In the article on Single Market enforcement below, copy the passage word for word from "The EESC has" up to and including "promptly and correctly.".

Passage for review:

══════════════════════════════

Single Market: how a strong enforcement policy can bring it to the next level

The EESC has adopted an own-initiative opinion providing recommendations on how to strengthen enforcement policy as a central tool to reduce fragmentation within the Single Market. The opinion builds on some of the key recommendations of the Letta and Draghi reports and provides elements to ensure the rapid implementation of the Single Market Strategy, in which the Commission admits a need to step up enforcement efforts. The opinion thus urges the European Commission to adopt a clear, coordinated approach that balances preventive, collaborative and remedial measures to enforce EU law. It also stresses the fundamental responsibility of Member States to implement EU law promptly and correctly.

There are concerns for the decline in enforcement efforts by the European Commission: the Single Market Scoreboard for 2023 showed cumulative decrease of 21% over the previous 4 years in the number of Single Market infringement cases shown. This can be explained by the decreasing number of new directives to be transposed, the growing support provided to Member States to transpose and apply them, and the increasing use of the EU Pilot dialogue between the Commission and Member States. However, some academics claim that it can be because the Commission suffers from too much political influence due to its dual role as enforcer and as a political driver for integration.

There is wide agreement on the need to strengthen the enforcement policy, and this is acknowledged in the Single Market Strategy. A weak enforcement policy, subject to external interference, maintains barriers, inequalities and fragmentation of the Single Market. As a meaningful step forward, the Commission has, in July 2025, broadened the scope of the annual Rule of Law Reports to include the Single Market dimension, focusing on issues affecting cross-border companies, especially SMEs, and providing guidance to Member States to ensure enforcement of market legislation.

Against this background, the opinion calls for a deep reflection on the use and adequacy of preventive measures to avoid fragmentation and compliance risks when designing EU legislation; a clear and coordinated approach between the preventive, collaborative and remedial tools; more transparent and streamlined infringement procedures to ensure accountability on the exercise of its wide powers and the use and availability of EU tools vis-a-vis citizens and businesses.

══════════════════════════════

Entries supplied:
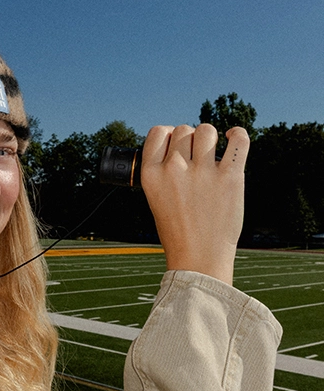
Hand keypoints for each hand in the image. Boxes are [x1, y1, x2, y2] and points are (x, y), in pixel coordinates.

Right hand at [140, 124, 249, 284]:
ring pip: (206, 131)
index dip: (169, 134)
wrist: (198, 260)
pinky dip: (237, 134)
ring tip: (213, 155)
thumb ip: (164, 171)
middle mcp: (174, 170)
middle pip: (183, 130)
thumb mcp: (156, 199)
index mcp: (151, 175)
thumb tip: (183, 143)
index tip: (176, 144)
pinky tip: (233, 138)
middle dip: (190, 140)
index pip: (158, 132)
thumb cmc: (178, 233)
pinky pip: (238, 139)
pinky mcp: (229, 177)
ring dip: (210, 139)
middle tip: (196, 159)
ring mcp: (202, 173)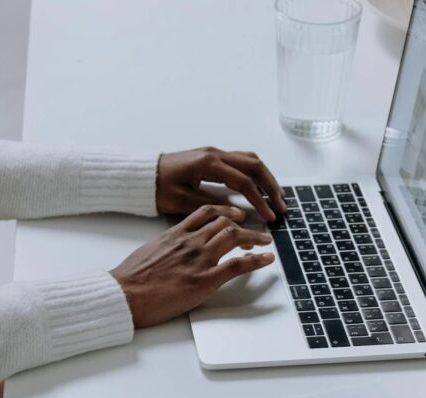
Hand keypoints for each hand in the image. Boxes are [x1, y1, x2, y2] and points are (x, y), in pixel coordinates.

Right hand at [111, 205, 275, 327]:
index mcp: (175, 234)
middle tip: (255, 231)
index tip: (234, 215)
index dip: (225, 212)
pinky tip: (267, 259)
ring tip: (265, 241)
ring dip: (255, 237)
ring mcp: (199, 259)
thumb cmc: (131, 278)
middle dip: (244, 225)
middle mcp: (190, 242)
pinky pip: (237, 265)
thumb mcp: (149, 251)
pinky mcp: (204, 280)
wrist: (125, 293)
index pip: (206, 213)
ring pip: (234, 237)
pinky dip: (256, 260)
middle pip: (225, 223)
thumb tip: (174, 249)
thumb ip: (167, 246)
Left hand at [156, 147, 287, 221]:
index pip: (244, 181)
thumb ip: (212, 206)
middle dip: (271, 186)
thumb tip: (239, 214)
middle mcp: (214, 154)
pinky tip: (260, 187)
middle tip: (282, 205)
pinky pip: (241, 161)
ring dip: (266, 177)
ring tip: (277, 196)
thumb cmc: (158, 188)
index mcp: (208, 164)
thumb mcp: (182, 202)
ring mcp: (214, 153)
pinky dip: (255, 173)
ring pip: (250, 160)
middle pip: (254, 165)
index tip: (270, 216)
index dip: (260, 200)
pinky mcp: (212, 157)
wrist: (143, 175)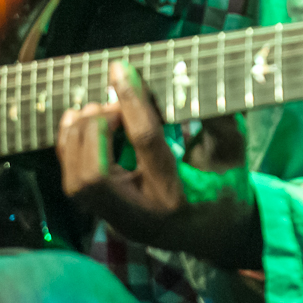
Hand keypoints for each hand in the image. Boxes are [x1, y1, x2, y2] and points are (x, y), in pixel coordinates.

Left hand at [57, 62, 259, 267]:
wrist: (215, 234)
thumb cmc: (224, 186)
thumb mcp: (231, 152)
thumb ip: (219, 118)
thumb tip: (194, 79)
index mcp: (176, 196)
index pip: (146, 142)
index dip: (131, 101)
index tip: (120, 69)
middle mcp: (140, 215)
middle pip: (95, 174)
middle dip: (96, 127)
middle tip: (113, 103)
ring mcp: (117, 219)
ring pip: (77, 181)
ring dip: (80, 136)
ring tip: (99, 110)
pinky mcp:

══════════════════════════════

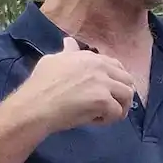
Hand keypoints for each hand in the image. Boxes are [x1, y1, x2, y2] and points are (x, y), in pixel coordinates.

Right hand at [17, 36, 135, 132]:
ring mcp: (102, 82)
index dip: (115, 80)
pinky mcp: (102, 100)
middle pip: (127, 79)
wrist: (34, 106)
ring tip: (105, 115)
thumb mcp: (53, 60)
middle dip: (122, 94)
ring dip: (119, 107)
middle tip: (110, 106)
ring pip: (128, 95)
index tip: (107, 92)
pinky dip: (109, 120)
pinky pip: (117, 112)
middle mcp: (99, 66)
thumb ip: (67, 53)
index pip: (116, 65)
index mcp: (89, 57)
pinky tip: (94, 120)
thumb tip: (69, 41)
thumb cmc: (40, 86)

══════════════════════════════

Written response:
The EESC has adopted an own-initiative opinion providing recommendations on how to strengthen enforcement policy as a central tool to reduce fragmentation within the Single Market. The opinion builds on some of the key recommendations of the Letta and Draghi reports and provides elements to ensure the rapid implementation of the Single Market Strategy, in which the Commission admits a need to step up enforcement efforts. The opinion thus urges the European Commission to adopt a clear, coordinated approach that balances preventive, collaborative and remedial measures to enforce EU law. It also stresses the fundamental responsibility of Member States to implement EU law promptly and correctly.